Der Kassationshof entschied jedoch, dass, um die Schwere der Strafe zu beurteilen, man zunächst die Gefängnisstrafen vergleichen muss und, wenn die Gefängnisstrafe milder ist, ist das Urteil automatisch milder, egal was mit den anderen Strafen geschieht (Kass., 19/02/2020, P. 19.1247.f).

Ein Haftbefehl ist illegal, wenn der Untersuchungsrichter den Beschuldigten im Rahmen einer falschen Qualifizierung der Fakten vernimmt.

In der Regel muss ein Beschuldigter, bevor ein Haftbefehl durch den Untersuchungsrichter erlassen wird, bezüglich der Taten, die die Grundlage der Beschuldigungen sind und die zum Erlassen eines Haftbefehls führen können, in seinen Bemerkungen angehört werden.
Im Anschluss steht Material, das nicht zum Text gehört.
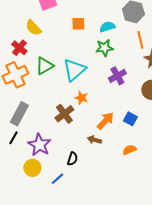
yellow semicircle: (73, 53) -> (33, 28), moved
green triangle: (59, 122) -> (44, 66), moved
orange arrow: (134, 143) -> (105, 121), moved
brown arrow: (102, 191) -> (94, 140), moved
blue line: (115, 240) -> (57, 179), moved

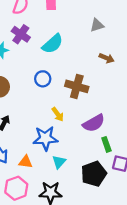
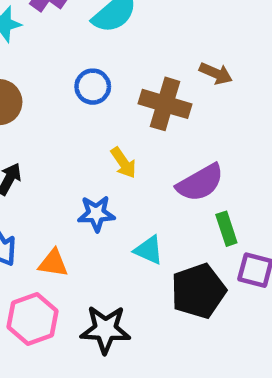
brown arrow: (107, 58) -> (216, 73), moved
blue star: (45, 138) -> (96, 214), size x0.7
cyan triangle: (59, 162) -> (149, 250), moved, turned -48

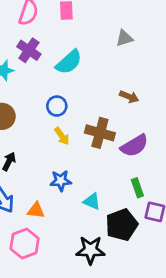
brown cross: (165, 104) -> (100, 133), moved
yellow arrow: (123, 163) -> (62, 136), moved
purple semicircle: (200, 183) -> (134, 146), moved
black star: (105, 329) -> (90, 250), moved

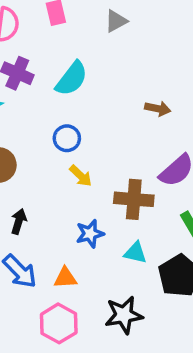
gray triangle: (124, 38) -> (116, 21), moved
brown cross: (100, 133) -> (134, 199), moved
black star: (90, 250) -> (124, 315), moved

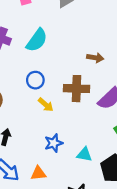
brown cross: (134, 199) -> (77, 89), moved

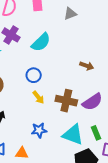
brown cross: (77, 89) -> (66, 101), moved
cyan triangle: (84, 154) -> (73, 135), moved, size x1.6

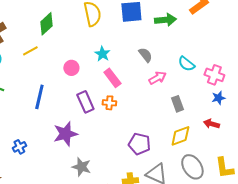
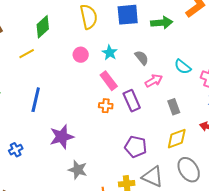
cyan star: (102, 54) -> (110, 53), moved
pink circle: (71, 68) -> (81, 55), moved
purple rectangle: (85, 102) -> (132, 101), moved

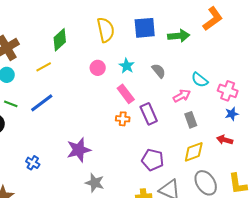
pink arrow: (154, 81) -> (182, 96), moved
blue line: (36, 100) -> (42, 103), moved, turned 40
blue cross: (16, 150) -> (33, 163), turned -32

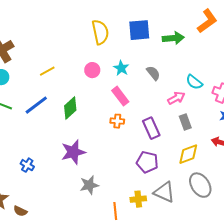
green diamond: (60, 40) -> (70, 108), moved
yellow line: (44, 67) -> (47, 71), moved
purple rectangle: (149, 114) -> (151, 128), moved
gray star: (95, 183) -> (89, 185), turned -30

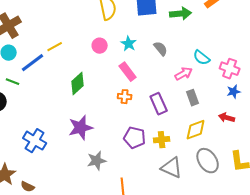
blue line: (36, 105) -> (33, 63), moved
purple pentagon: (147, 162) -> (135, 138), moved
blue cross: (27, 165) -> (35, 141), size x1.6
yellow cross: (138, 199) -> (162, 140), moved

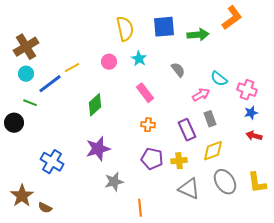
cyan star: (129, 44) -> (139, 59), moved
pink circle: (100, 46) -> (109, 62), moved
orange cross: (125, 97) -> (148, 125), moved
purple rectangle: (159, 104) -> (187, 130), moved
red arrow: (227, 118) -> (254, 136), moved

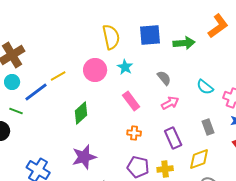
pink circle: (109, 62) -> (95, 70), size x1.5
pink arrow: (201, 95) -> (170, 103), moved
gray rectangle: (210, 119) -> (208, 127), moved

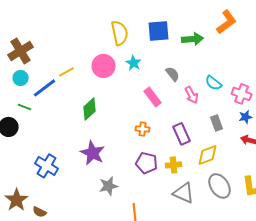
pink rectangle: (131, 101) -> (153, 97), moved
pink arrow: (170, 103) -> (192, 95), moved, turned 90
purple star: (84, 157) -> (93, 153), turned -30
Diese Befragung stellt ein Attribut der Verteidigungsrechte und der individuellen Freiheit eines Jeden dar. Sie dient dazu, dass der Beschuldigte den Untersuchungsrichter seine Bemerkungen bezüglich der Beschuldigung, die gegen ihm vorgebracht wird, unterbreiten kann.

Daher darf der Untersuchungsrichter nicht die Qualifizierung der Taten, die dem Beschuldigten vorgeworfen werden, ändern, ohne ihn erneut zu vernehmen.

In einer Angelegenheit, die unlängst beurteilt wurde, hatte ein Untersuchungsrichter einen Beschuldigten wegen unterlassener Hilfeleistung vernommen und dann Haftbefehl erlassen. Im Nachhinein wurde die Qualifizierung auf dem Haftbefehl in Todschlag geändert. Der Beschuldigte ist bezüglich der Qualifizierung des Todschlags nicht vernommen worden.

Der Kassationshof kassierte die Entscheidung der Anklagekammer, die diesen Haftbefehl für rechtmäßig erklärte (Kass., 4/03/2020, P. 20.0225.f).